**WHAT YOU NEED TO DO**
Can you quote the abstract on ICP monitoring exactly as it reads, from "Inpatient ICP monitoring" to "intervention is necessary."?

**PASSAGE**

-- Opening Marker --

Authors: Thomas W. Larrew, MD
Intracranial pressure (ICP) monitoring has commonly been utilized for identifying pathologic ICP in cases of traumatic brain injury; however, its use in management of cases of hydrocephalus where imaging and clinical symptoms are ambiguous has not been extensively researched. The purpose of this study was to investigate the utility of ICP monitoring as a diagnostic modality for the surgical management of patients with ventriculomegaly of equivocal clinical significance.Methods: 36 patients (? 17 years old) underwent 37 ICP recording sessions between 2016 and 2021 and were retrospectively reviewed. This included patients with a history of severe ventriculomegaly but lacking symptoms concerning for pathologic ICP. All patients had normal fundoscopic examination. Nighttime pathological plateau waves were indicative of poor brain/CSF compliance during hyperemic sleep episodes.
The mean age of patients was 5.5 years old (range 0-17 years old), 43.2% of whom had prior endoscopic third ventriculostomy (ETV), 16.2% with prior ventriculoperitoneal shunt (VPS), and 40.5% without prior surgical intervention. Mean length of stay was 2.8 days (?0.7 days). Pathologic ICP was demonstrated in 10 cases (27%), 7 (70%) of which were asymptomatic. Pathologic ICP was found in 6 of 16 (37.5%) in the prior ETV group, 1 of 6 (16.7%) in prior shunt group, and 3 of 12 (20%) in the non-surgical group (p=.538). Among those with pathologic ICP, 5 (50%) cases received an ETV and 5 (50%) of cases received a VPS. Complications included ICP monitor dislodgement in 4 patients and subsequent protocol changes have been implemented.
Inpatient ICP monitoring is a safe and effective diagnostic tool for evaluating persistent ventriculomegaly. The use of ICP monitoring in patients with ventriculomegaly can provide important and otherwise unobtainable information needed to determine if the patient has solely ventriculomegaly or pressure-compensated hydrocephalus and if surgical intervention is necessary.

-- Closing Marker --

**GIVEN INFORMATION**
-- Opening Marker --

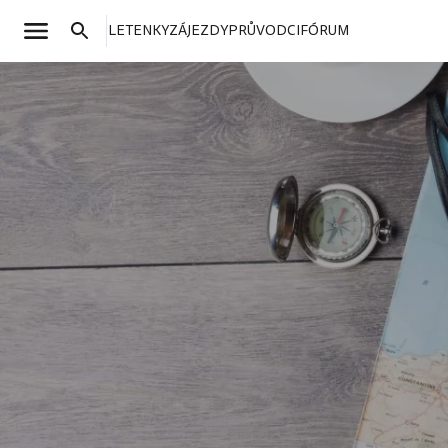
LETENKY
ZÁJEZDY
PRŮVODCI
FÓRUM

-- Closing Marker --

**ANSWER FOR THE TASK**
Inpatient ICP monitoring is a safe and effective diagnostic tool for evaluating persistent ventriculomegaly. The use of ICP monitoring in patients with ventriculomegaly can provide important and otherwise unobtainable information needed to determine if the patient has solely ventriculomegaly or pressure-compensated hydrocephalus and if surgical intervention is necessary.